And another item crossed off: context-local job info, worker and scheduler (where available).

agronholm avatar Sep 20 '21 23:09 agronholm

Yesterday I pushed code that adds failure resilience to persistent data stores, with fully configurable parameters and exponential backoff by default. The challenge is that different data stores raise different exceptions when they fail. This is particularly problematic with the SQLAlchemy store. I've tested this against both PostgreSQL and MySQL servers, shutting them down while the scheduler is running, and I've confirmed that the scheduler starts running again if I restart the server within the configured timeout period. Larger scale testing and refinement is needed, however, to make this feature "rock solid".

This marks the completion of the last mandatory feature of APScheduler 4. I'll start implementing the bonus features now and fixing up the scheduler/worker event logic and other issues in the code, and then gradually rewrite the documentation. When that's done, I will make the first pre-release of v4.

agronholm avatar Sep 27 '21 08:09 agronholm

Yesterday I heard about OS level mechanisms that allow more sophisticated waiting techniques than what APScheduler has used so far. Up until now, APScheduler has simply calculated the time differential between the next known scheduled fire time and then used time.sleep() or similar to sleep until then (or until awakened explicitly). This method works well in most circumstances, but not in the following:

  • the host computer is put to sleep
  • the system clock is winded forward

In either of these cases, the scheduler would be blissfully unaware of the abrupt changes in the system clock and may thus sleep past the next fire time.
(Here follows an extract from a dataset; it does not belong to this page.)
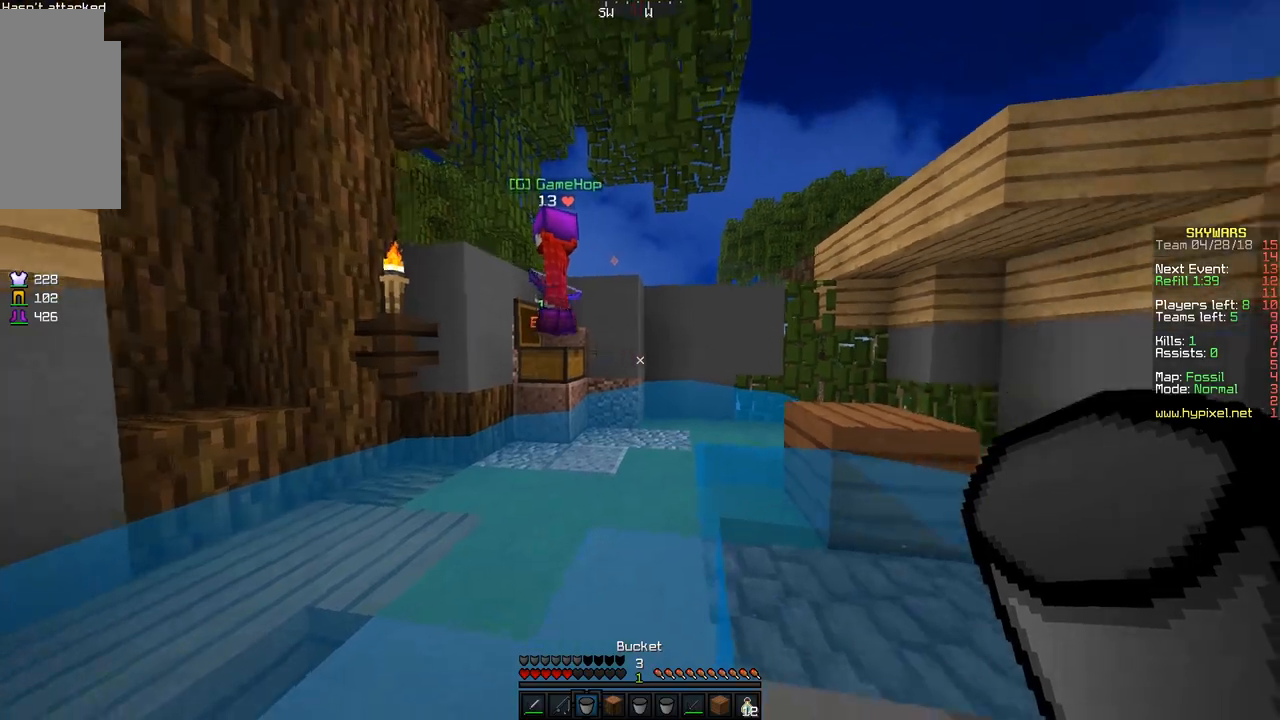
{"keys": [], "mouse": [], "events": [[333, "w", "up"], [433, "d", "up"]]}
These OS level mechanisms are something I'm now looking to implement for the 4.0 final release, but don't expect to see them in the early pre-releases. They could also be impossible to write automated tests for, so I don't know what to do about that.

agronholm avatar Oct 02 '21 10:10 agronholm

@agronholm I'm particularly interested in sharable job stores as I commented in another issue, and you pointed me to this one since it's planned for v4.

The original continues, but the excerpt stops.